Grants and Contributions:

Title:
Probabilistic methods in computer science and machine learning
Agreement Number:
RGPIN
Agreement Value:
$355,000.00
Agreement Date:
May 10, 2017 -
Organization:
Natural Sciences and Engineering Research Council of Canada
Location:
Quebec, CA
Reference Number:
GC-2017-Q1-01489
Agreement Type:
Grant
Report Type:
Grants and Contributions
Additional Information:

Grant or Award spanning more than one fiscal year. (2017-2018 to 2022-2023)

Recipient's Legal Name:
Devroye, Luc (McGill University)
Program:
Discovery Grants Program - Individual
Program Purpose:

We seek to further the understanding of probabilistic phenomena that occur in the design and behavior of algorithms, data structures, networks, graphs and pattern recognition (machine learning) methods. The long-term plan has four axes of research:

(1) The in-depth analysis of random trees and random structures that are practically relevant. We will in particular focus on families of randomized trees that act on arbitrary non-random high-dimensional data, on random tries (in the context of the bit model of complexity), and on hyperplane search trees.

(2) Networks with geometric, connectivity, directional, or other restrictions appear in many contexts. We propose to study broad classes of them and pay particular attention to connectivity thresholds, emergence of giant components, diameter, and structural properties in general. Included are Kademlia and peer-to-peer networks, random Erdos-Renyi graphs with external high-dimensional parameters, and various brands of random geometric graphs.

(3) The continued effort to design universally consistent but also computationally efficient classifiers, with particular attention given to tree classifiers. Random forest classifiers are of special interest in view of their simplicity. As part of this effort, we will try to understand, theoretically, why deep learning networks are often successful, and investigate the relationship between the accuracy of these learning networks and their complexity beyond classical measures such as the Vapnik- Chervonenkis dimension.

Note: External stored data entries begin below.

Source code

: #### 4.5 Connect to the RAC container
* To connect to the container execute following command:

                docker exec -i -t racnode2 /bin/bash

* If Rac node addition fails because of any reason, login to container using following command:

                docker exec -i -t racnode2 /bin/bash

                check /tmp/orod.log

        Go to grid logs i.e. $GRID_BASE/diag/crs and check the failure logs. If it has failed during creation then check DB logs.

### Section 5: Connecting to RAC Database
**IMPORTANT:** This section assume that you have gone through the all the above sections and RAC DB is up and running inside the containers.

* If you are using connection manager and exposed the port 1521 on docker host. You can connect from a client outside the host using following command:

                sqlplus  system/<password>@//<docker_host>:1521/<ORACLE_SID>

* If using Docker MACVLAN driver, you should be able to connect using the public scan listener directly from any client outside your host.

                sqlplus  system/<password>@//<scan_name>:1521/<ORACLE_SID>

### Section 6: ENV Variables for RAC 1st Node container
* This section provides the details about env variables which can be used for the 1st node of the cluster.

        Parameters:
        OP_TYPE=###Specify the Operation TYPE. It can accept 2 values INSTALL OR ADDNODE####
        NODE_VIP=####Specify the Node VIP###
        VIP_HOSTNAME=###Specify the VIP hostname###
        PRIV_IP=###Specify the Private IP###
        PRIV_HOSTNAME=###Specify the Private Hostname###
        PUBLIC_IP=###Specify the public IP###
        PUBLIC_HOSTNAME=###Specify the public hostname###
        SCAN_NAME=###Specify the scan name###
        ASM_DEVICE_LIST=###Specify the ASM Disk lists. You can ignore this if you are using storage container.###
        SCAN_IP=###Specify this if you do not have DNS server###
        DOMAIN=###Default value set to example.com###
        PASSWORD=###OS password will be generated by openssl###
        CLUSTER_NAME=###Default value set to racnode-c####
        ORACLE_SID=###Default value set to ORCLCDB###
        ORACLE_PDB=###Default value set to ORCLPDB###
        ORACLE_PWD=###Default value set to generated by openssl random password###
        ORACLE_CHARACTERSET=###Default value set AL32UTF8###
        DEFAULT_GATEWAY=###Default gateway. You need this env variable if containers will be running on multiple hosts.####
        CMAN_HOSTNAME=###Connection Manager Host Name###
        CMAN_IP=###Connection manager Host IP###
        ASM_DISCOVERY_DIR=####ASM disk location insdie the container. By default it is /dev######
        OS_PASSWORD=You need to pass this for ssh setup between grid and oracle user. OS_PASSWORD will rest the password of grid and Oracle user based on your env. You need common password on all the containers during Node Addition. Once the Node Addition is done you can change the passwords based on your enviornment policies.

(4) The development of new paradigms for random variate generation and the exact simulation of objects or processes that hitherto could either not be generated in an exact manner, or could at best be generated inefficiently. In addition, we will develop Shannon style information-theoretic lower bounds, and hopefully matching upper bounds, for the expected number of random fair bits needed to generate random variables with a desired accuracy.